Bitcoin surrendered its post-Clarity Act rally on Friday as macro headwinds slammed risk assets across markets. BTC fell sharply as equities tumbled, gold retreated, and crude oil surged above $100 per barrel, triggering a broad repricing of Federal Reserve rate hike expectations.

The selloff caught leveraged traders off guard. Long positions in Bitcoin and altcoins faced liquidations as the broader market rotated away from risk. The Pennsylvania Bitcoin bill, formally known as the Clarity Act, had sparked optimism earlier in the week by signaling clearer regulatory pathways for digital assets in a major U.S. state. That momentum evaporated as macro conditions deteriorated.

Market participants recalibrated their outlook for monetary policy. Rising energy costs and sticky inflation indicators pushed traders to expect the Fed to maintain elevated rates longer than previously anticipated. This repricing hit crypto particularly hard because digital assets thrive in low-rate environments. Higher rates increase the opportunity cost of holding non-yielding assets like Bitcoin.

On-chain data showed elevated liquidation volumes as leveraged positions unwound. Spot buyers showed limited conviction, suggesting hesitation ahead of the next Fed communications. The parallel weakness in equities and crypto underscored the growing correlation between risk-on and risk-off sentiment in traditional and digital markets.

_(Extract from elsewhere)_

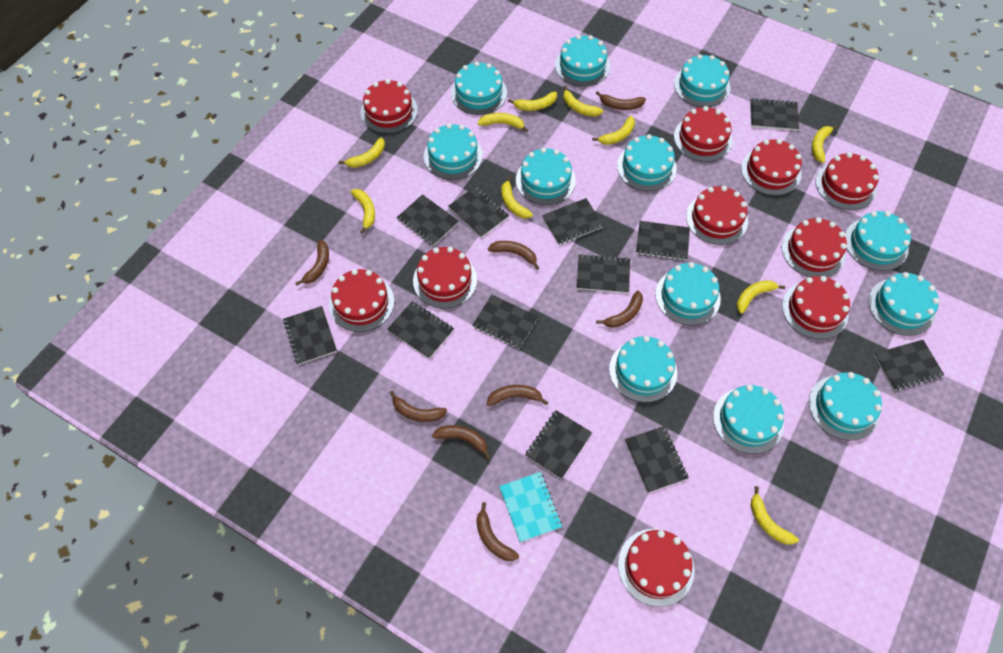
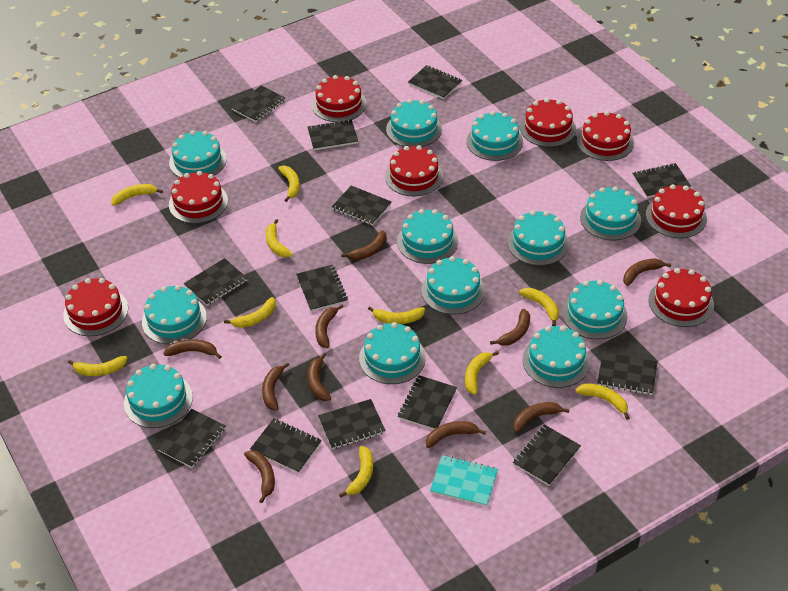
black notebook: 12 -> 13
brown banana: 8 -> 10
red cake: 10 -> 8

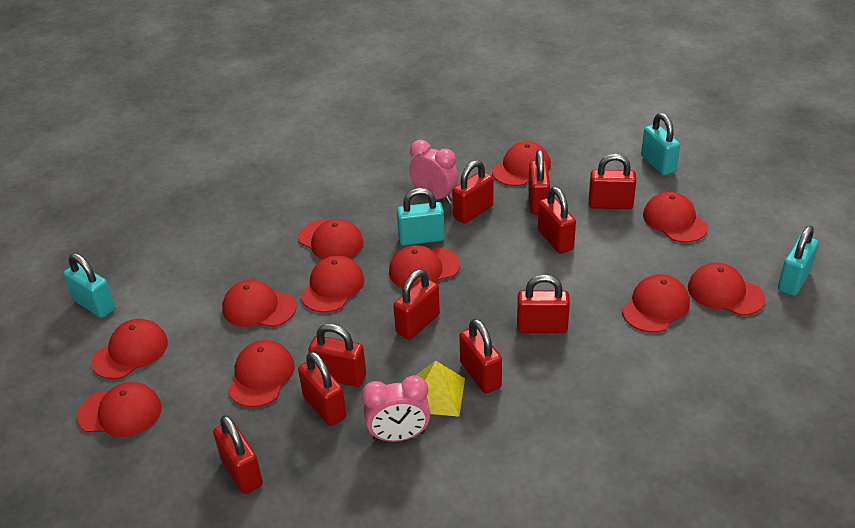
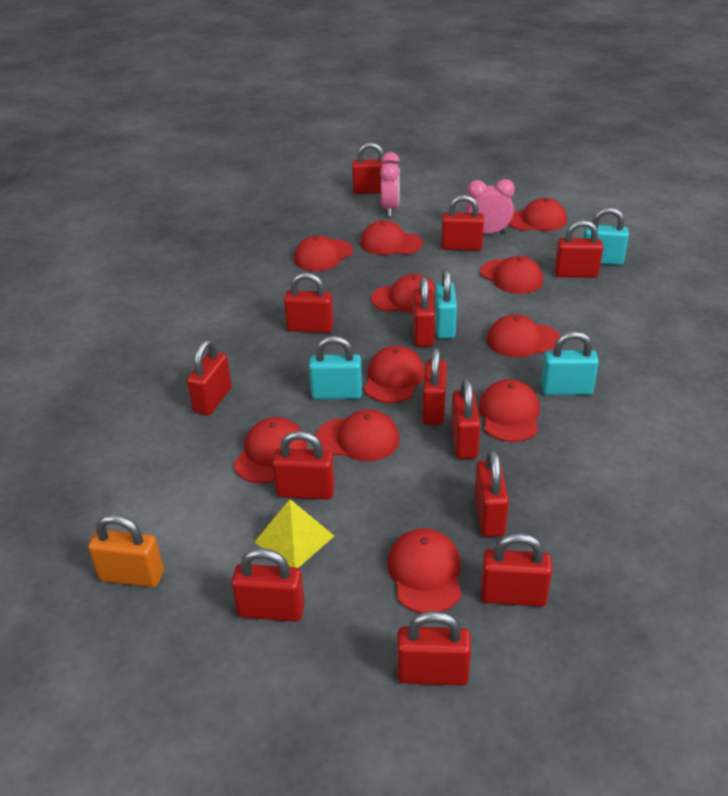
orange padlock: 0 -> 1
red padlock: 10 -> 13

Friday's move wiped months of accumulated leverage out of the system. BTC struggled to maintain support levels as spot buying failed to materialize at lower prices. The Clarity Act gains, which had positioned Pennsylvania as a potential crypto hub and sparked state-level regulatory optimism, proved vulnerable to macro shocks.

The session highlighted crypto's persistent sensitivity to macro cycles. Even positive regulatory developments cannot shield the sector from broader risk asset liquidations. Traders now await clarity on Fed policy and economic data to determine whether the decline represents a durable shift or a temporary shakeout of overleveraged positions.